I fear dismissive reactions. It’s disheartening to have to convince someone that my condition is actually a big deal. I’m scared that people don’t think it is. I’m scared they suspect I’m just weak. That fear will make you sweat. But most people don’t react that way. Most people are nice and try to understand. So why am I ashamed? Why do I feel like I’m admitting a personal failing?

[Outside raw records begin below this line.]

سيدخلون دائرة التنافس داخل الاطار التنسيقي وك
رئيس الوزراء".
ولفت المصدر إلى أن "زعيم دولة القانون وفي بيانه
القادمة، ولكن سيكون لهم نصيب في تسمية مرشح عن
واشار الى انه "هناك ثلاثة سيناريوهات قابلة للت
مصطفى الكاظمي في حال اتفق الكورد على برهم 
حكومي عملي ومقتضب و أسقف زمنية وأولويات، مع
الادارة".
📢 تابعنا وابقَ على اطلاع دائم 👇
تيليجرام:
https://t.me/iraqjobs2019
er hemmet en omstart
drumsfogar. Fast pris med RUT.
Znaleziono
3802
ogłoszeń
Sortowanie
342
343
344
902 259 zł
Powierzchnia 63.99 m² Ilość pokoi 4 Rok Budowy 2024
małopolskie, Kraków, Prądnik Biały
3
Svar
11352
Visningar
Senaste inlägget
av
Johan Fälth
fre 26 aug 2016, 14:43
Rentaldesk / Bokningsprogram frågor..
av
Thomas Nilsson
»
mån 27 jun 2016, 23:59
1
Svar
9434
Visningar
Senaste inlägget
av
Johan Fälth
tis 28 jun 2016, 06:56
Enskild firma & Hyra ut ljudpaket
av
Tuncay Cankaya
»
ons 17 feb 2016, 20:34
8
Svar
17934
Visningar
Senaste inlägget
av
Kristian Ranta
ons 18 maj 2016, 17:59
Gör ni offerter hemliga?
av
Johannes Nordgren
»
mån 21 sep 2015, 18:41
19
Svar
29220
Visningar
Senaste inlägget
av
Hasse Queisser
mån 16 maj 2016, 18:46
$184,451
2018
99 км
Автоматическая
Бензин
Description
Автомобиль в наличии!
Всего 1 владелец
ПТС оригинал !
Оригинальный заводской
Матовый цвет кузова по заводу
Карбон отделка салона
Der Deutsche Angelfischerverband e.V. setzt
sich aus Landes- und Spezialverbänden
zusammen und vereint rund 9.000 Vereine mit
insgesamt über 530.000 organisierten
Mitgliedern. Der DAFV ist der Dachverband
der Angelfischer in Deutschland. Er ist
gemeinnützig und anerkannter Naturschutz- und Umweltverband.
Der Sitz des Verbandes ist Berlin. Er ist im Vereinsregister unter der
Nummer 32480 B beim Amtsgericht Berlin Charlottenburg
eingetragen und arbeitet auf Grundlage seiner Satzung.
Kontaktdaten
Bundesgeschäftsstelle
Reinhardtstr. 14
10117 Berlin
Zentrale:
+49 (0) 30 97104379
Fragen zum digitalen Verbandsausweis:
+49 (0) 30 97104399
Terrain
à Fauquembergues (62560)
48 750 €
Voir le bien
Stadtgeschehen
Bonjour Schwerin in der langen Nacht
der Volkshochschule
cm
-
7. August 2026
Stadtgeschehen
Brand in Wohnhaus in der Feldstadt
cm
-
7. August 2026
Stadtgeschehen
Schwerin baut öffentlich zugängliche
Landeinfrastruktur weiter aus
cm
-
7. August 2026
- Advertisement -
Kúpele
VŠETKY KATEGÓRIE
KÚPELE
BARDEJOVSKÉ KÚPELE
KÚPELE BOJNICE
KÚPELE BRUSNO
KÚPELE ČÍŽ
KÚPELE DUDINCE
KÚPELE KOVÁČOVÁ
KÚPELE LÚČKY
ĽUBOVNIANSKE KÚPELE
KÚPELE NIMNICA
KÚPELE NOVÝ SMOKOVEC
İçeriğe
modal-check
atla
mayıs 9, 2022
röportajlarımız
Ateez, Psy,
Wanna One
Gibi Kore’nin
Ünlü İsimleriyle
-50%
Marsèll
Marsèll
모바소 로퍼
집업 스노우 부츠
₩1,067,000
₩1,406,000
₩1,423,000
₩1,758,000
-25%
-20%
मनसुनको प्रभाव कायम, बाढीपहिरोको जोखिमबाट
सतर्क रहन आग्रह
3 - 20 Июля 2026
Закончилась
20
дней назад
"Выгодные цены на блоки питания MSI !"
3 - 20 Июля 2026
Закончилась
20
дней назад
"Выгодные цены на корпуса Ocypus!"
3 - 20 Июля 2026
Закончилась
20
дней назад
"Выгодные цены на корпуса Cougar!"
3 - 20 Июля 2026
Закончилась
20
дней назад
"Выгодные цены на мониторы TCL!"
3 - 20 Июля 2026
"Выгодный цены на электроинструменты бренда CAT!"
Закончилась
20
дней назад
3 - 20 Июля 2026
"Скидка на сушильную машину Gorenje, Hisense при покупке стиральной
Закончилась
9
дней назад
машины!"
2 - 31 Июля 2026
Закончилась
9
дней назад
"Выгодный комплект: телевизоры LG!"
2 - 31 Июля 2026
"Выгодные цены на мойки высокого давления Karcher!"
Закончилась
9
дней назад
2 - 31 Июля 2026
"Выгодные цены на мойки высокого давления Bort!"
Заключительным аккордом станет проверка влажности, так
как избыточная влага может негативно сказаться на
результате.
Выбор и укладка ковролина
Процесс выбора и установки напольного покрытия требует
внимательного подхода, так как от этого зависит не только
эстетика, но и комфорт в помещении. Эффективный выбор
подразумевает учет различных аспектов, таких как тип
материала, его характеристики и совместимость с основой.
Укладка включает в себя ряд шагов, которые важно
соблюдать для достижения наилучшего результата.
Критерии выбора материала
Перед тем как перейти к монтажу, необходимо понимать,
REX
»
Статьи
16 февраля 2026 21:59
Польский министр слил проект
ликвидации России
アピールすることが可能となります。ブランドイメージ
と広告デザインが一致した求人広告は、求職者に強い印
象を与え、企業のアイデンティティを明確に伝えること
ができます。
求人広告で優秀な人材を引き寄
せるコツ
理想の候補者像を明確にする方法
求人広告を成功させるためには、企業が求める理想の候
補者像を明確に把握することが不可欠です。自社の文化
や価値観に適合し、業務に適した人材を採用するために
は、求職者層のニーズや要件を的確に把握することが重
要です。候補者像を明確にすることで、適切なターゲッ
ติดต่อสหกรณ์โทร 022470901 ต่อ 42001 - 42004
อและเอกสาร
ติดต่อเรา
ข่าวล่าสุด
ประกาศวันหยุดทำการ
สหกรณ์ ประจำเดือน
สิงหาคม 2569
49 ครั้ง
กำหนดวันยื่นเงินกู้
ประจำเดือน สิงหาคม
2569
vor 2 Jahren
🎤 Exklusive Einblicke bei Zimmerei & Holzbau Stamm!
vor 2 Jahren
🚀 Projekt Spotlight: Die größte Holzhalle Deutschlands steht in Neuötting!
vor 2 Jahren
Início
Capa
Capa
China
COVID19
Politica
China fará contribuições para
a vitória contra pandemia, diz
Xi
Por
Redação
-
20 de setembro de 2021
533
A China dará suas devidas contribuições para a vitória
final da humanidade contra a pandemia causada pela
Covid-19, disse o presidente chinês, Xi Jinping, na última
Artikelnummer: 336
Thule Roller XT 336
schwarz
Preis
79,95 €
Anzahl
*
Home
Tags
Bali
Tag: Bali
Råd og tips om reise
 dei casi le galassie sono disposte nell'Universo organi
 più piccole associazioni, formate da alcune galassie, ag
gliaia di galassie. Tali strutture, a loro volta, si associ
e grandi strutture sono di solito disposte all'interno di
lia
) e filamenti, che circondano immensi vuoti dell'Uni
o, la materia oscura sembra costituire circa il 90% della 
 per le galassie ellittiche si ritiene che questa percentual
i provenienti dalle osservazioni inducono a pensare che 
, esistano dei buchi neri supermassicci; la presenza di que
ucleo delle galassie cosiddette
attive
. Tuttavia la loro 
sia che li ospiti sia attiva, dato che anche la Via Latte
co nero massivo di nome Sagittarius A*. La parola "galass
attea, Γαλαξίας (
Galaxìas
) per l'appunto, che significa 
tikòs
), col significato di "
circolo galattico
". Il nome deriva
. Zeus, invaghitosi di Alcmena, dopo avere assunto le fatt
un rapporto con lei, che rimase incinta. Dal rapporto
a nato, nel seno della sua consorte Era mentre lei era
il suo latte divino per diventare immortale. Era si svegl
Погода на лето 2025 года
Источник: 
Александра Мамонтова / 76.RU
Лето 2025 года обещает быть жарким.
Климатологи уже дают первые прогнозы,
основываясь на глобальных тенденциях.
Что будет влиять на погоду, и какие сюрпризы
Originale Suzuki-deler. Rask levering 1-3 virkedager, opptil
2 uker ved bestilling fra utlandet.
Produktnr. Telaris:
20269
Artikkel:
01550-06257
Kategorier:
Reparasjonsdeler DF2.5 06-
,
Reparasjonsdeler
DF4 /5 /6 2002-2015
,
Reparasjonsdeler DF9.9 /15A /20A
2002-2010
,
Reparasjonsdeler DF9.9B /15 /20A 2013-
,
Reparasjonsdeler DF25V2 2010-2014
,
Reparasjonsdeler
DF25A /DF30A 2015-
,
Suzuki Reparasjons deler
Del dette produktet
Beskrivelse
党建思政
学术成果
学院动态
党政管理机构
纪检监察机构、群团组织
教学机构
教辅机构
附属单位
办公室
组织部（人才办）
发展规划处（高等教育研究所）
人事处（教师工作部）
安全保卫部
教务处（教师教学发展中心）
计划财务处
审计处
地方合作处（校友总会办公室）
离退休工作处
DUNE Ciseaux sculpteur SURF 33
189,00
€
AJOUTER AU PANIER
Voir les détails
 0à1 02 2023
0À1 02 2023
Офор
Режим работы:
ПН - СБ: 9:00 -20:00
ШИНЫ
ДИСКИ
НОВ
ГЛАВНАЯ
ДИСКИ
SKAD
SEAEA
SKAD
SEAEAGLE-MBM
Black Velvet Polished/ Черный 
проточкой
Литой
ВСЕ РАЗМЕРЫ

I don’t want to let go of that vision a potential friend might have of me, the general outline in which I am healthy. I like that image. It’s not even mine, but I don’t want to change it. I want to seem that way for as long as possible. I want to be that for real. But I’m not that. And if I want to have conversations in which I talk about my life, I have to talk about being sick. It touches every part of my life. It is my life.

That first conversation may always be an anxious occasion for me. I may never be comfortable ripping a hole through a person’s outline assumptions of a healthy me. But that first conversation is only one, and in my experience, it’s usually not the last one. The next conversation–when my potential friend (or maybe actual friend, at this point) feels comfortable enough to ask me questions, to get to know what my life is really like–is usually better. And the ones after that–when they get your dark jokes and know your migraine triggers almost as well as you do–are sometimes, maybe even mostly, good. You won’t know who is capable of those good conversations unless you wade through that first one.

The best part about making new friends is obviously the people themselves. And I want more people. People who can get it, if I explain it a little bit first, are ones I want around. So I keep having that first conversation, even with strangers I’m just trying to interview for the yearbook. Maybe the more I do it, the easier it will be. Hopefully, someday it won’t feel like a confession, but more like a statement of fact or even revealing something fascinating about me. Until then, I’ll sweat through it.